Happy New Year to you – I hope it was really great and your Christmases too. And then a huge “HELLO” to a fresh new year – 2019! As a kid of the 80s, the year 2019 seems so massive to be here and yet I still feel pretty young – time is such a weird concept don’t you think?!
We saw the new year in at my in laws as per tradition. After our annual trip to the North Yorkshire Moors Railway, we came home and
partied til the early hours flopped! We sat and chatted, played a few games, and none of us ever really found the motivation to get up, change into our “new years attire” and dance – it was pretty funny really, and a sure sign of our ages!
We did however manage to make it to midnight, and I love watching the epic fireworks in London on TV. From here we watch our own epic display that a couple of Nath’s brothers do, and then it’s usually off to bed!
I have been thinking a lot over these last few weeks about what my hopes for this year might be … what goals I might have and what experiences I would like to chase. I am a great believer in goals and their ability to move us forward in life. I think goals are necessary to build us, help us reach our potential and build our self esteem, whilst creating experiences and learning in life. It is something that I have practiced a lot over my teens and twenties, however saying that, year on year I seem to write a massive list of new years goals (a lot of which are the cliche ones of weight loss etc) and every year, when I don’t do so well I beat myself up a bit and wind up feeling like a bit of a failure a few months in (please tell me I am not alone in this?). As this cycle is obviously not good for my well-being and mental health, my increased awareness of this fact has meant that I have been wondering “Why do we do it?” !
Why, because the calendar flips, each new year do I suddenly feel that I need to be slimmer? or more successful? or run a marathon when I hate running?!

**Directive 1:** Please pick out every line of the records that contains the word "from".

**Supplied records:**
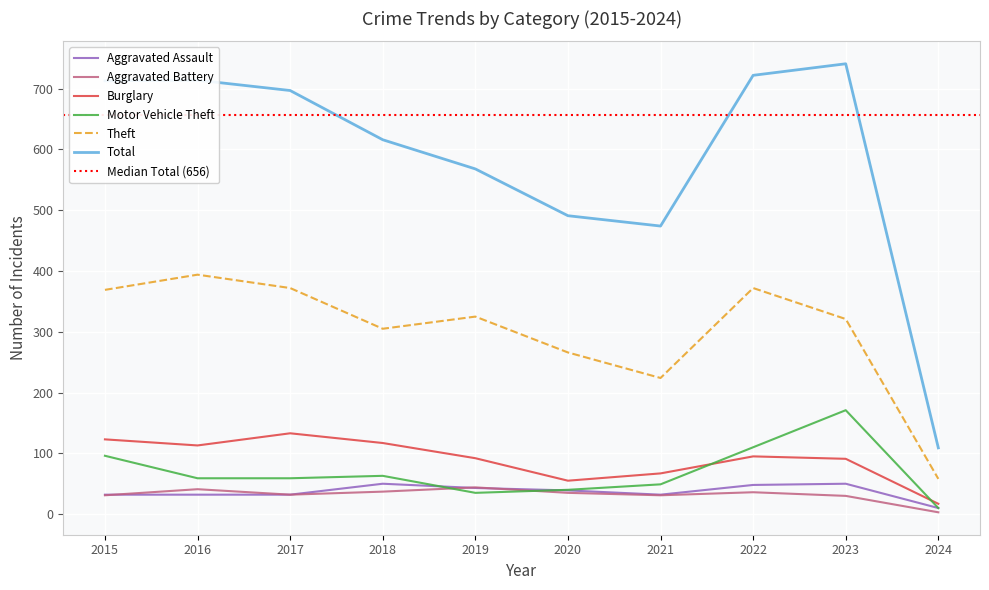

The value of Aggravated Assault at 2022 is 79. True or false?

False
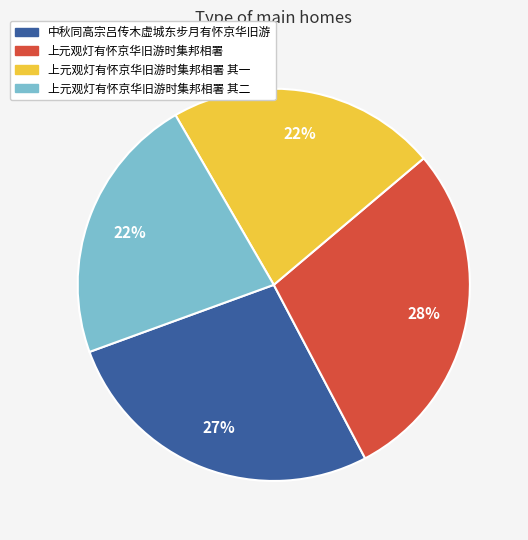

Does any single category account for the majority?

No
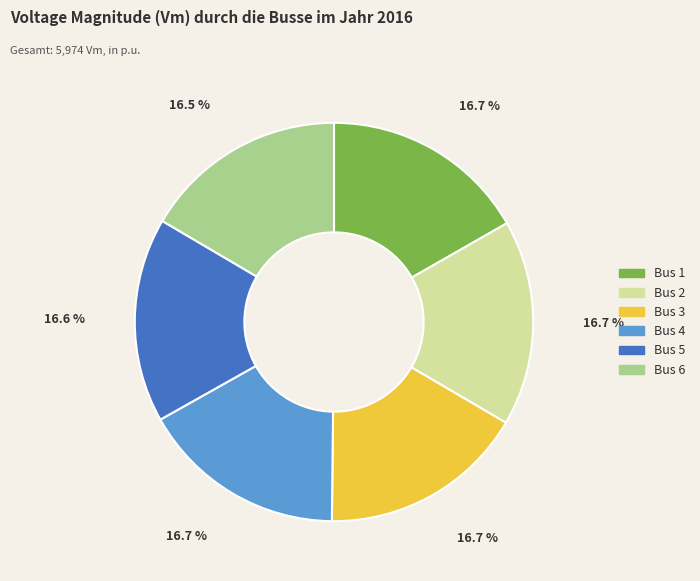

Combined, what portion of the pie is Bus 1 and Bus 4?

33.4%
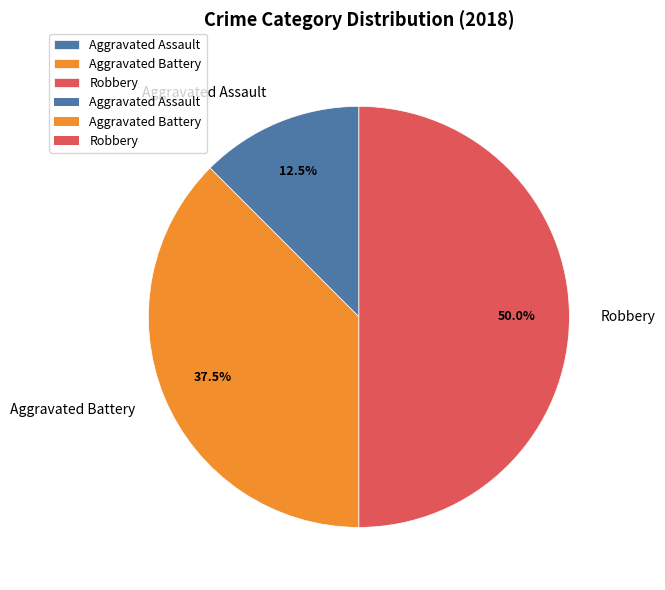

Count the number of slices in the pie.

3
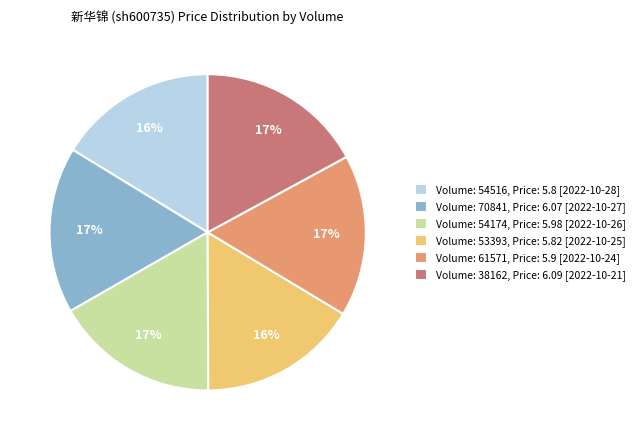

To the nearest percent, what is the difference between the Volume: 70841, Price: 6.07 [2022-10-27] and Volume: 53393, Price: 5.82 [2022-10-25] slice percentages?

1%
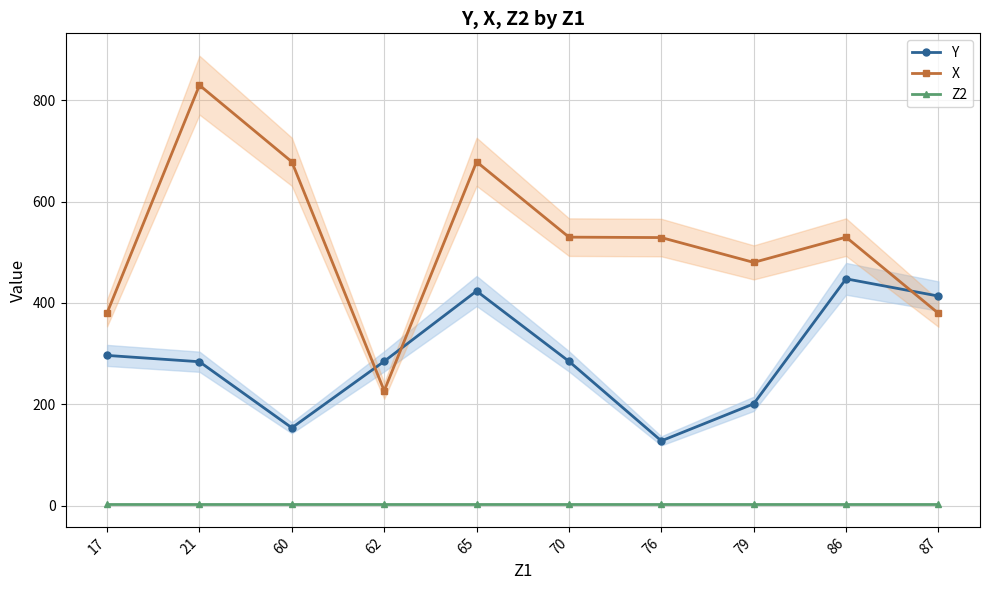

Reading left to right, list all the values displayed in this chart.

Y: 17=296.4	21=284.0	60=153.6	62=284.8	65=423.4	70=284.8	76=127.9	79=200.9	86=447.5	87=413.5
X: 17=380.3	21=829.4	60=678.3	62=226.7	65=678.3	70=529.7	76=528.9	79=479.9	86=529.7	87=379.4
Z2: 17=2.5	21=2.5	60=2.5	62=2.5	65=2.5	70=2.5	76=2.5	79=2.5	86=2.5	87=2.5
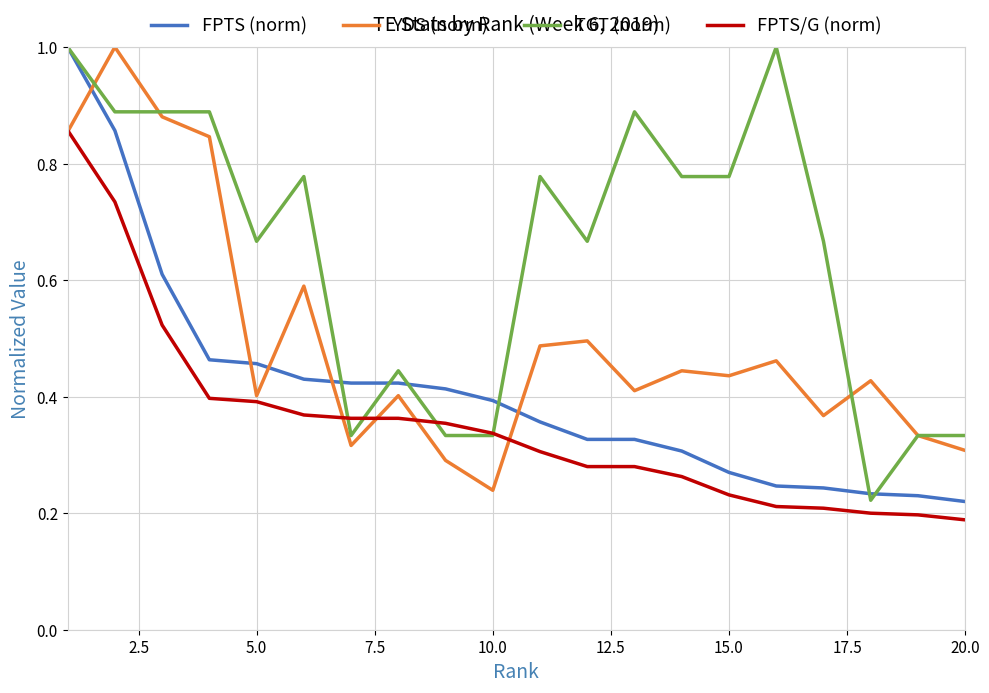

Does the chart display data point markers on the line(s)?

No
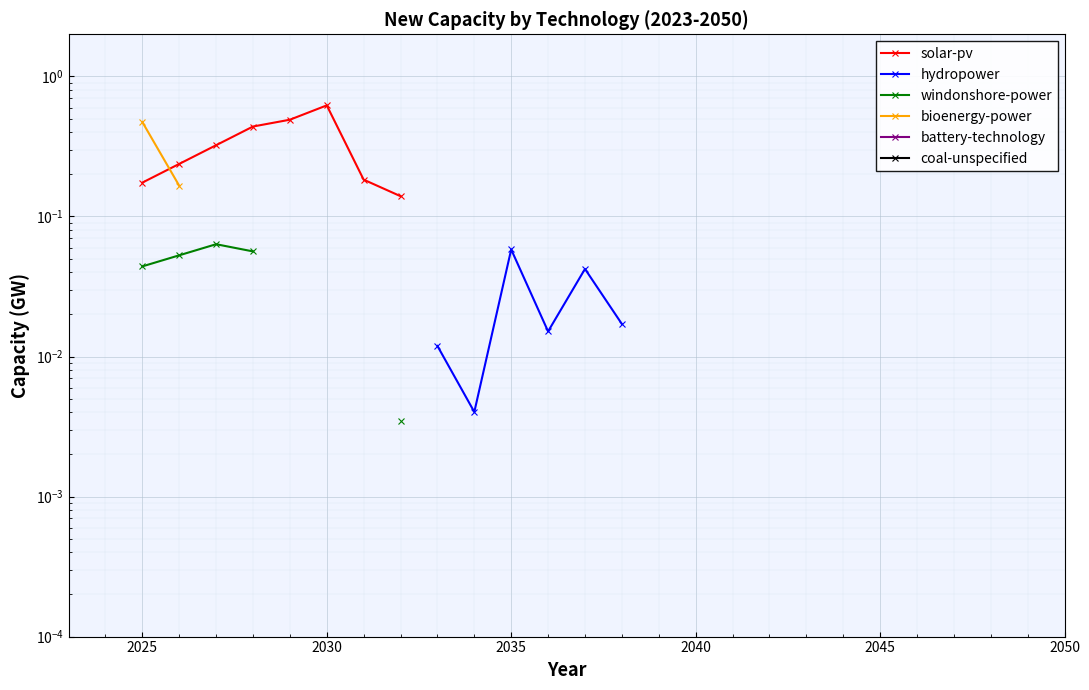

How many lines are shown in the chart?

6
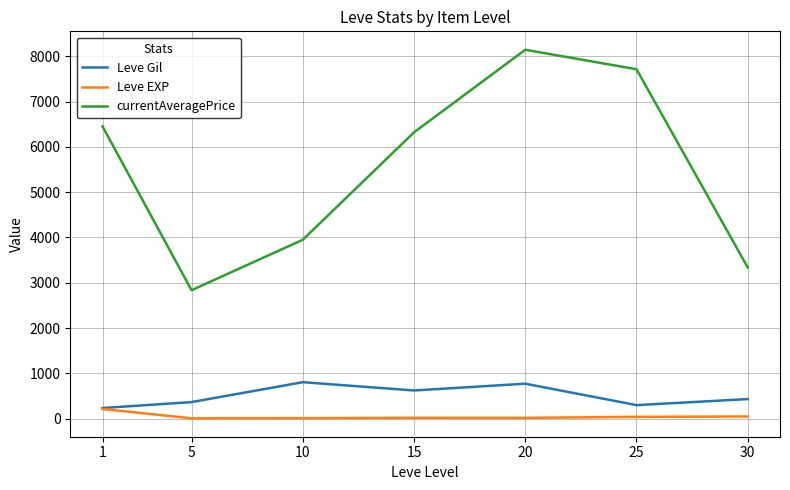

Rank the series at 20 from highest to lowest value.

currentAveragePrice, Leve Gil, Leve EXP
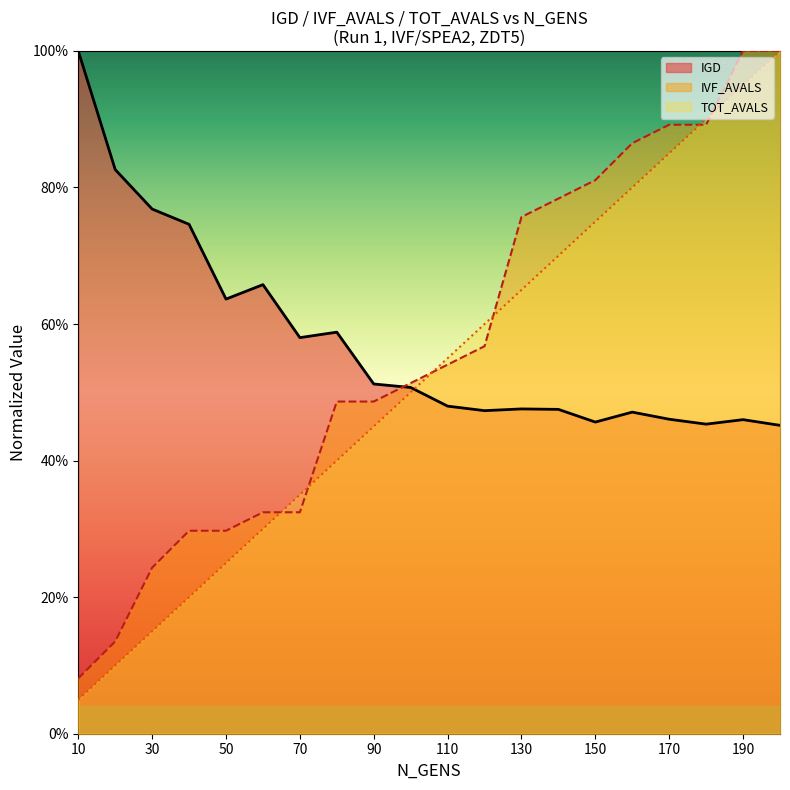

What is the difference between the maximum and minimum values in the IVF_AVALS series?

0.9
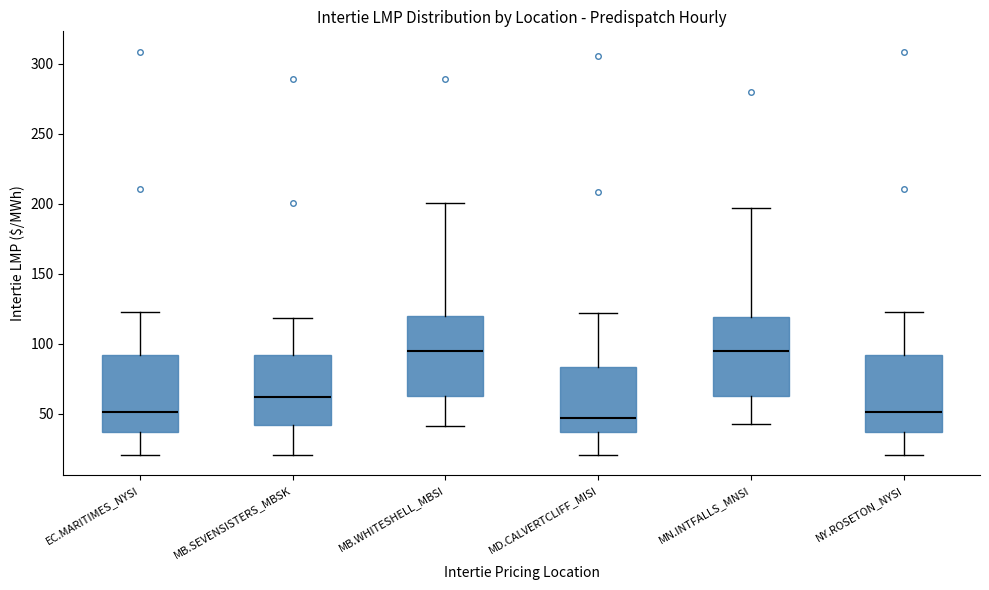

Where is the upper edge of the box for MN.INTFALLS_MNSI on the y-axis? The values are not printed on the chart, so give them approximately, as read against the axis.

120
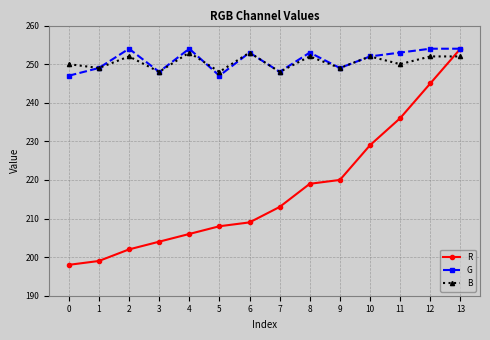

The G series shows 95 at 7. True or false?

False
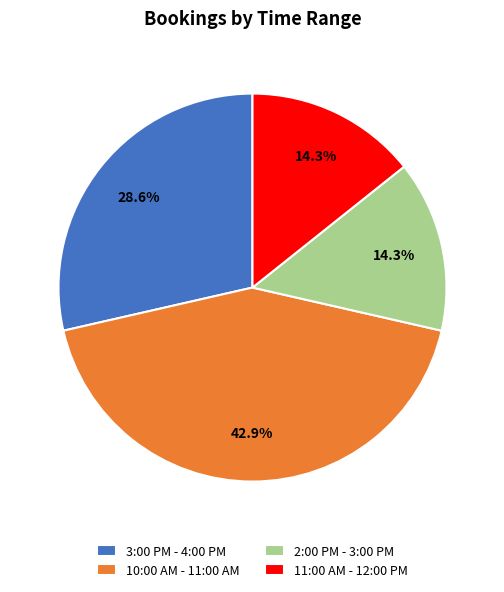

True or false: 2:00 PM - 3:00 PM accounts for 25% of the total.

False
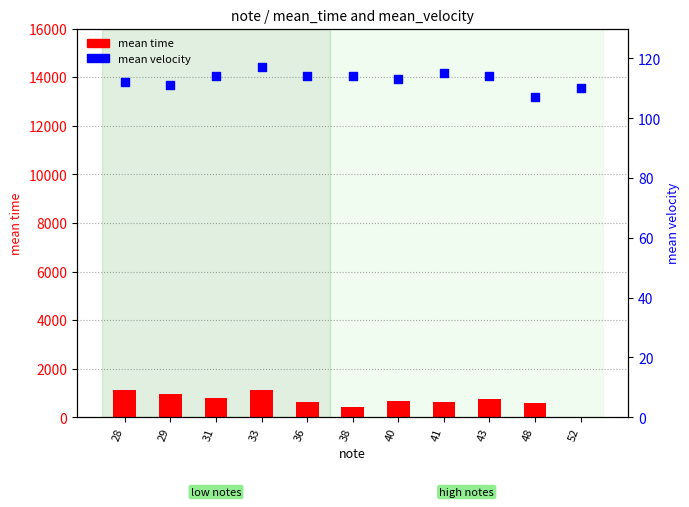

At which category is the sum across all series the highest?

33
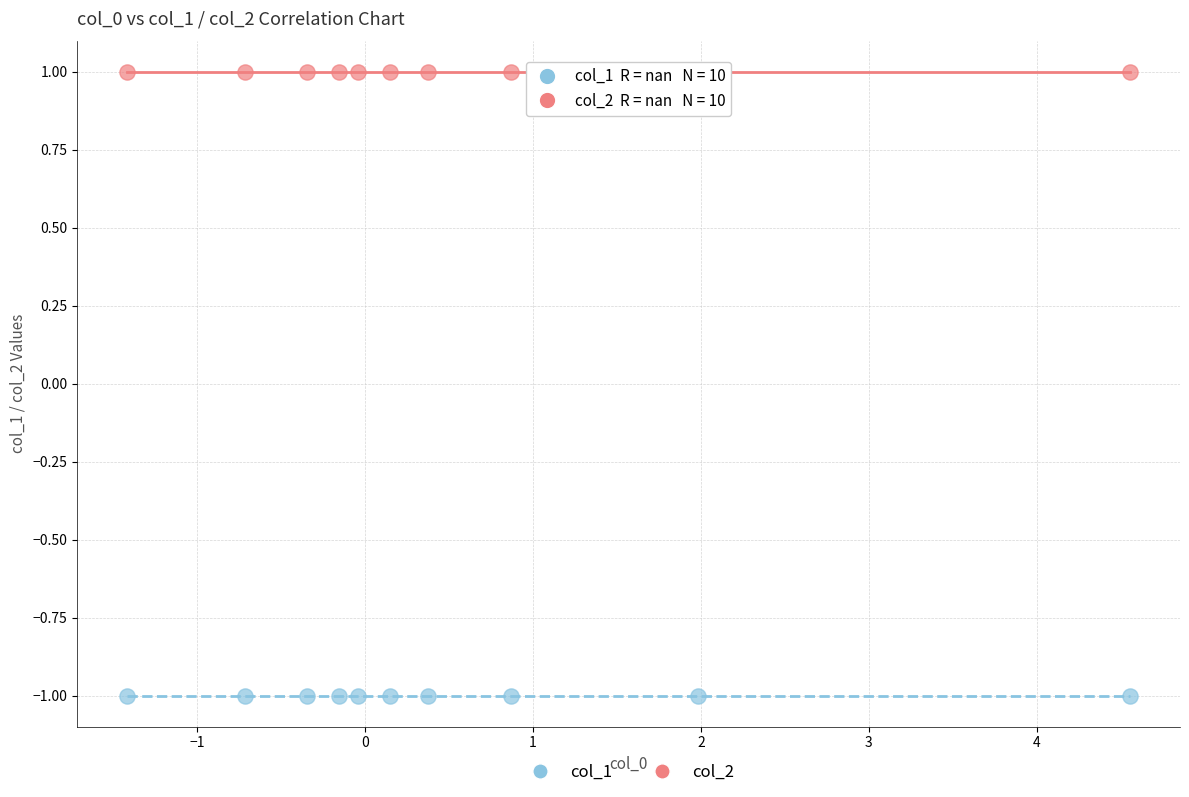

Which series contains the lowest Y value?

col_1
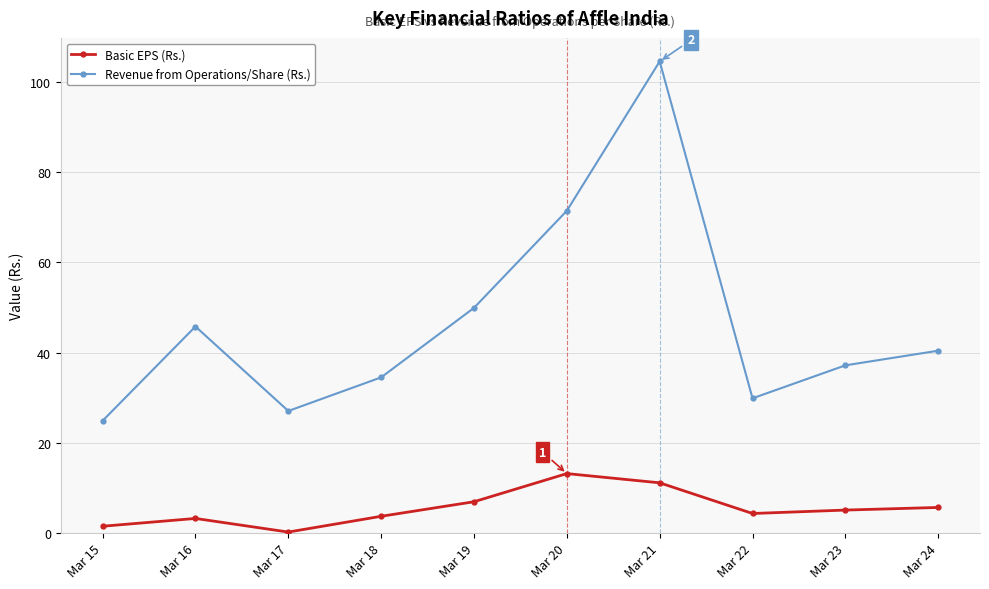

Is it true that Revenue from Operations/Share (Rs.) equals 71.5 at Mar 20?

True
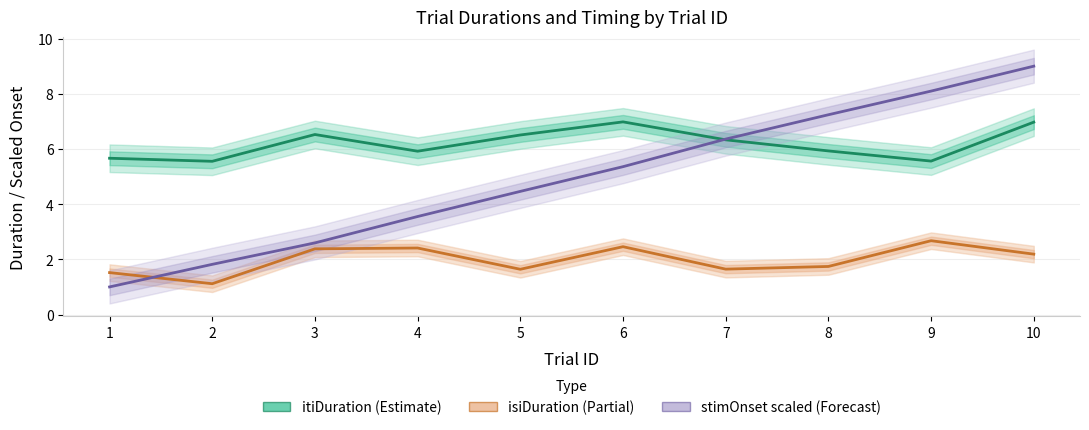

Which has a higher value, 6 or 2?

6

**Directive 2:** Reproduce the New Year post word for word between "Happy New Year" and "off to bed!", inclusive.

**Response area 1:**
Rank the series at 20 from highest to lowest value.
Is it true that Revenue from Operations/Share (Rs.) equals 71.5 at Mar 20?

**Response area 2:**
Happy New Year to you – I hope it was really great and your Christmases too. And then a huge “HELLO” to a fresh new year – 2019! As a kid of the 80s, the year 2019 seems so massive to be here and yet I still feel pretty young – time is such a weird concept don’t you think?!
We saw the new year in at my in laws as per tradition. After our annual trip to the North Yorkshire Moors Railway, we came home and
partied til the early hours flopped! We sat and chatted, played a few games, and none of us ever really found the motivation to get up, change into our “new years attire” and dance – it was pretty funny really, and a sure sign of our ages!
We did however manage to make it to midnight, and I love watching the epic fireworks in London on TV. From here we watch our own epic display that a couple of Nath’s brothers do, and then it’s usually off to bed!